The researchers also did shorter eight-meter tests in the lab where they investigated the physics playing out in the process in more detail. For the shorter test they managed to deliver about 60% of the potentially lost light to their target.

The popping sound of the plasma formation was put to practical use in their tests. Besides being an indication of where the beam was, it also provided the researchers with data. They used a line of 64 microphones to measure the length of the waveguide and how strong the waveguide was along its length (more energy going into making the waveguide translates to a louder pop).

The team found that the waveguide lasted for just hundredths of a second before dissipating back into thin air. But that’s eons for the laser bursts the researchers were sending through it: Light can traverse more than 3,000 km in that time.

Based on what the researchers learned from their experiments and simulations, the team is planning experiments to further improve the length and efficiency of their air waveguides. They also plan to guide different colors of light and to investigate if a faster filament pulse repetition rate can produce a waveguide to channel a continuous high-power beam.

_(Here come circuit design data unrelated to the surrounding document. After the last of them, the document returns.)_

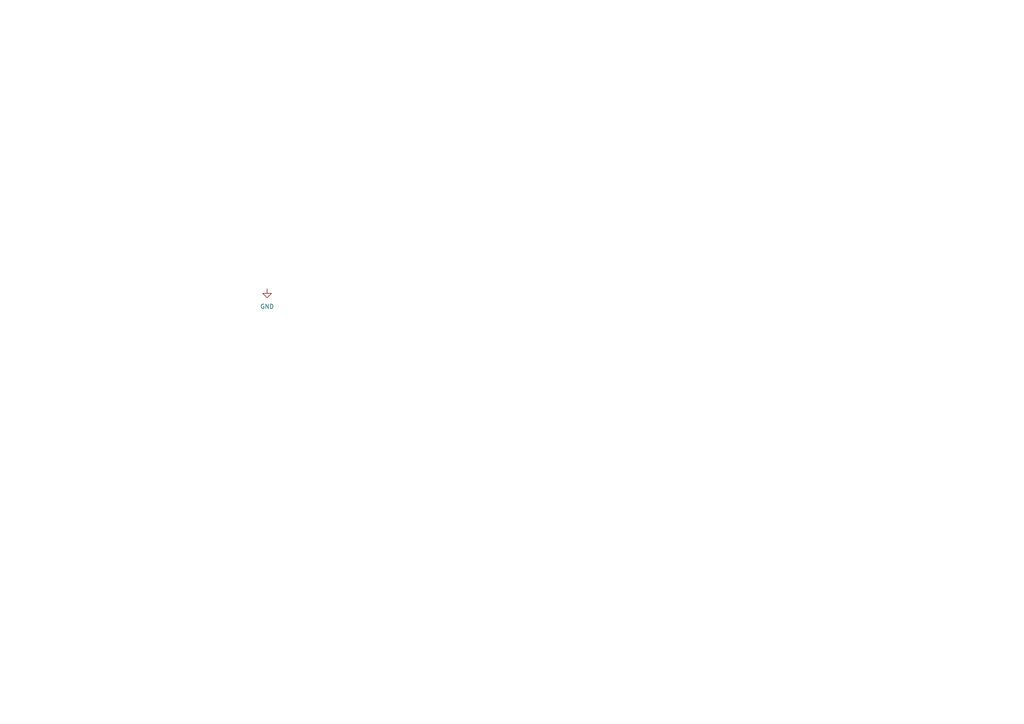
<source format=kicad_sch>
(kicad_sch
	(version 20231120)
	(generator "eeschema")
	(generator_version "8.0")
	(uuid "2a2dd106-025e-465f-8da8-b960a25efb73")
	(paper "A4")
	
	(symbol
		(lib_id "power:GND")
		(at 77.47 83.82 0)
		(unit 1)
		(exclude_from_sim no)
		(in_bom yes)
		(on_board yes)
		(dnp no)
		(fields_autoplaced yes)
		(uuid "d244af4d-3d99-4e37-974c-90247ee3f178")
		(property "Reference" "#PWR01"
			(at 77.47 90.17 0)
			(effects
				(font
					(size 1.27 1.27)
				)
				(hide yes)
			)
		)
		(property "Value" "GND"
			(at 77.47 88.9 0)
			(effects
				(font
					(size 1.27 1.27)
				)
			)
		)
		(property "Footprint" ""
			(at 77.47 83.82 0)
			(effects
				(font
					(size 1.27 1.27)
				)
				(hide yes)
			)
		)
		(property "Datasheet" ""
			(at 77.47 83.82 0)
			(effects
				(font
					(size 1.27 1.27)
				)
				(hide yes)
			)
		)
		(property "Description" "Power symbol creates a global label with name \"GND\" , ground"
			(at 77.47 83.82 0)
			(effects
				(font
					(size 1.27 1.27)
				)
				(hide yes)
			)
		)
		(pin "1"
			(uuid "65691415-1d24-4042-8e84-e8b867137cbb")
		)
		(instances
			(project "GHNS-Plate"
				(path "/2a2dd106-025e-465f-8da8-b960a25efb73"
					(reference "#PWR01")
					(unit 1)
				)
			)
		)
	)
	(sheet_instances
		(path "/"
			(page "1")
		)
	)
)
</source>
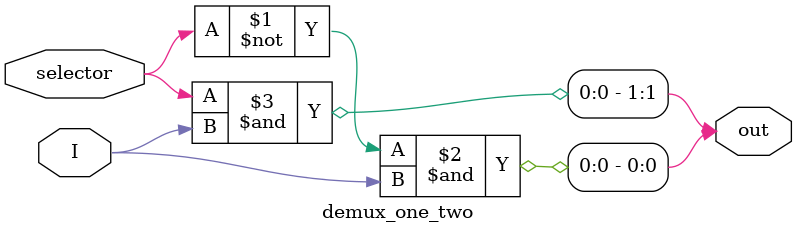
<source format=v>
module demux_one_two(
    input I,
    input selector,
    output [1:0]out
);
and(out[0],~selector,I);
and(out[1],selector,I);
endmodule
</source>
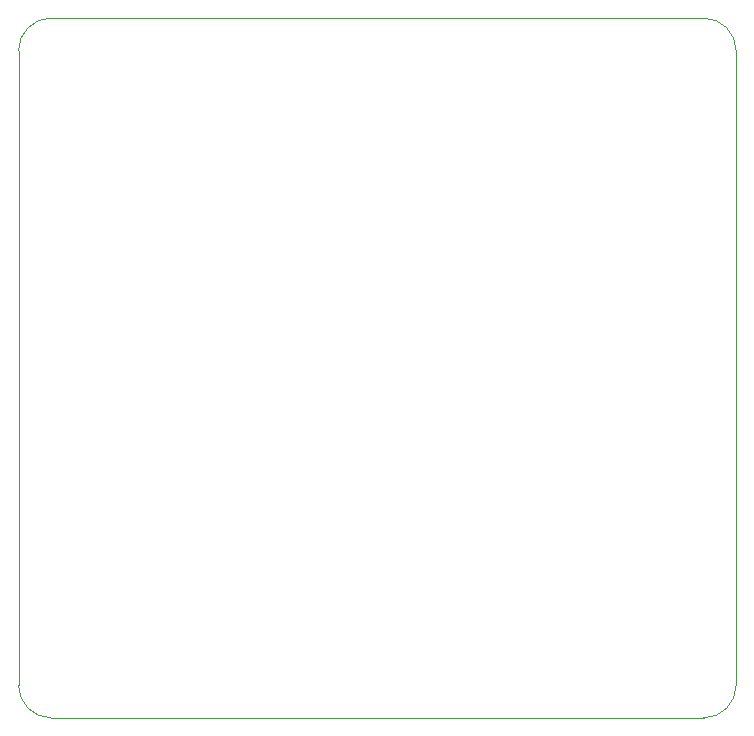
<source format=gbr>
%TF.GenerationSoftware,KiCad,Pcbnew,9.0.2*%
%TF.CreationDate,2025-07-09T07:13:16+08:00*%
%TF.ProjectId,imu,696d752e-6b69-4636-9164-5f7063625858,rev?*%
%TF.SameCoordinates,Original*%
%TF.FileFunction,Profile,NP*%
%FSLAX46Y46*%
G04 Gerber Fmt 4.6, Leading zero omitted, Abs format (unit mm)*
G04 Created by KiCad (PCBNEW 9.0.2) date 2025-07-09 07:13:16*
%MOMM*%
%LPD*%
G01*
G04 APERTURE LIST*
%TA.AperFunction,Profile*%
%ADD10C,0.100000*%
%TD*%
G04 APERTURE END LIST*
D10*
X173250000Y-38750000D02*
G75*
G02*
X176000000Y-41500000I0J-2750000D01*
G01*
X176000000Y-95250000D02*
G75*
G02*
X173250000Y-98000000I-2750000J0D01*
G01*
X118000000Y-38750000D02*
X173250000Y-38750000D01*
X115250000Y-95250000D02*
X115250000Y-41500000D01*
X115250000Y-41500000D02*
G75*
G02*
X118000000Y-38750000I2750000J0D01*
G01*
X173250000Y-98000000D02*
X118000000Y-98000000D01*
X176000000Y-41500000D02*
X176000000Y-95250000D01*
X118000000Y-98000000D02*
G75*
G02*
X115250000Y-95250000I0J2750000D01*
G01*
M02*

</source>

“Reaching the 50-meter scale for air waveguides literally blazes the path for even longer waveguides and many applications”, Milchberg says. “Based on new lasers we are soon to get, we have the recipe to extend our guides to one kilometer and beyond.”

Reference: “Optical guiding in 50-meter-scale air waveguides” by A. Goffin, I. Larkin, A. Tartaro, A. Schweinsberg, A. Valenzuela, E. W. Rosenthal and H. M. Milchberg, 23 January 2023, Physical Review X.